If you allocate memory it is up to you to deallocate it. That's why
there is a free function as well as malloc and realloc.

 

[free2cric]

Flash Gordon

Please don't use contractions like "u" you "you" and "ur" for "your". It
makes it *far* harder for others to read what you are saying.

I dont udenrstand why people can not understand "u" and "ur"
If you can understand C, C++ and complicated coding then its very easy
to understand
i which context "u" and "ur" is used. We are not writing the post to
mr. president to be so correct.

Thanks anyway for your feedback.

bye
cric.

 

[Vladimir S. Oka]

Flash Gordon


I dont udenrstand why people can not understand "u" and "ur"
If you can understand C, C++ and complicated coding then its very easy
to understand
i which context "u" and "ur" is used. We are not writing the post to
mr. president to be so correct.

I'm sure Mr. President wouldn't be happy at your lack of respect.

Silly phonetic abbreviations can be /very/ hard for non-native English
speakers to decode. I'm sure you do have some consideration (if not
respect) for them, don't you? Otherwise: Hau vud ju lajk if aj vrote in
vot aj konsider tu be fonetik ingliš?

Even for native or fluent English speakers they require extra effort to
decode (unless they learned it from age 3, I guess).

Also, /especially/ people who /really/ understand C (C++ is off-topic,
and not necessarily well understood in these parts), live and breathe
syntax correctness, and "u" and "ur" are certainly not correct English
syntax (also, look up "ur" in any German dictionary; C does not support
mixed language programming either).

Hope this clarifies this a little bit for you.

--
BR, Vladimir

From a certain point onward there is no longer any turning back.
That is the point that must be reached.
-- F. Kafka

 

[websnarf]

I have declared pointer of pointers **a;
so In a loop I assign a block to a pointer and put a value in it
and then I want to print these values.

My following program doesnt work.

Also How to do same program with int *a[]; (array of pointers).
Any help would really help.

#include <stdio.h>
#include <conio.h>
#include <malloc.h>

void main() {
int **a;
int v=0;

for (v=0;v<5;v++) {
*(a+v)=(int *)malloc(sizeof(int));
**(a+v)=v;
}

for (v=0;v<5;v++) {
printf("%d\n",**(a+v));
}
exit(0);
}

You are missing the "backbone" allocation. int ** a, is a pointer to
storage which itself points to additional storage for each integer.
You've allocated the storage for each integer, but not to the big
structure to hold these pointers.

If your compiler has good warnings, you could try to crank the warning
levels up and it should tell you that the line with *(a+v) = ... is
writing to the other end of (a+v) without that pointer having
initilizing it. It seems to me that you have to put something like:

a = (int **) malloc (5 * sizeof (int *));

at the beginning.

Remember that each * in your declaration requires you to point that
level at some storage (or to malloc it) directly in your code, while
each [] in your declaration implicitely declares its own storage for
that level (but may require you to calculate the sizeof() in mallocs at
higher levels carefully).

 

[Richard Bos]

Flash Gordon


I dont udenrstand why people can not understand "u" and "ur"
If you can understand C, C++ and complicated coding then its very easy
to understand
i which context "u" and "ur" is used. We are not writing the post to
mr. president to be so correct.

Congratulations: you are now officially too stupid to help.

Richard

 

[Keith Thompson]

Congratulations: you are now officially too stupid to help.
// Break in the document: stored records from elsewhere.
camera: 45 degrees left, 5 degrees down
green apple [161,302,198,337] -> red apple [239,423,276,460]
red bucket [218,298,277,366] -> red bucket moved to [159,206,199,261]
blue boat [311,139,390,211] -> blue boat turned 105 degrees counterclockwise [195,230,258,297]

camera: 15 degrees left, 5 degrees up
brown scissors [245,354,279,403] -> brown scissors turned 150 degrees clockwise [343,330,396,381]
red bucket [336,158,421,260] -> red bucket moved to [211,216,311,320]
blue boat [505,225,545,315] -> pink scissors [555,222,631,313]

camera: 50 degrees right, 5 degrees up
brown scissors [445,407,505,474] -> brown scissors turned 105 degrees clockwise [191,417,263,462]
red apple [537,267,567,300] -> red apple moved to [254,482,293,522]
I suggest giving "free2cric" a break, at least tentatively. He admits
not understanding the problem; it's entirely possible that he's
capable of learning. (Even though he's been posting sporadically to
comp.lang.c for over a year, he might have missed the repeated
discussions of why silly abbreviations are a bad idea.)

 

[Richard G. Riley]

(e-mail address removed) wrote:

Silly phonetic abbreviations can be /very/ hard for non-native English
speakers to decode. I'm sure you do have some consideration (if not
respect) for them, don't you? Otherwise: Hau vud ju lajk if aj vrote in
vot aj konsider tu be fonetik ingli??

Even for native or fluent English speakers they require extra effort to
decode (unless they learned it from age 3, I guess).

Also, /especially/ people who /really/ understand C (C++ is
off-topic,

In many circles constant /hiliting/ is seen as obnoxious and
boring. It lights my newsreader like a beacon and for those that don't
support it, it breaks up the English. Please refrain from doing it so
frequently. It is really, really nasty.

 

[Flash Gordon]

I'm sure Mr. President wouldn't be happy at your lack of respect.

Silly phonetic abbreviations can be /very/ hard for non-native English
speakers to decode. I'm sure you do have some consideration (if not

<snip>

They are also very difficult for certain groups of *native* English
speakers, such as dyslexics (i.e. me). I, for example, will often have
to read a paragraph using those contractions at least twice before I
understand it, the second time much more slowly than normal. If they are
used more that a couple of times I might have to read it several times
because by the time I've decoded "ur" as "your" I've forgotten the rest
of the paragraph.

Given enough *years* of exposure, or months of *real* effort, it is
possible I might become fluent in such contractions. However, unless
someone is going to pay me a *lot* of money to do something that for me
is far harder than programming and which I do not enjoy at all, then I'm
not going to learn these contractions until they have been used in
normal English for several years.

 

[August Karlstrom]

Hi,
I have declared pointer of pointers **a;
so In a loop I assign a block to a pointer and put a value in it
and then I want to print these values.

My following program doesnt work.

Also How to do same program with int *a[]; (array of pointers).
Any help would really help.

#include <stdio.h>
#include <conio.h>
#include <malloc.h>

void main()
{
int **a;
int v=0;

for (v=0;v<5;v++)
{
*(a+v)=(int *)malloc(sizeof(int));
**(a+v)=v;
}

for (v=0;v<5;v++)
{
printf("%d\n",**(a+v));
}

exit(0);

}

You probably want something like the following.

#include <stdio.h>
#include <stdlib.h>

#define LEN 5

int main(void)
{
int **a;
int k = 0;

a = malloc(sizeof *a);
a[0] = malloc(LEN * sizeof **a);
for (k = 0; k < LEN; k++) { a[0][k] = k; }
for (k = 0; k < LEN; k++) { printf("%d\n", a[0][k]); }
return 0;
}


August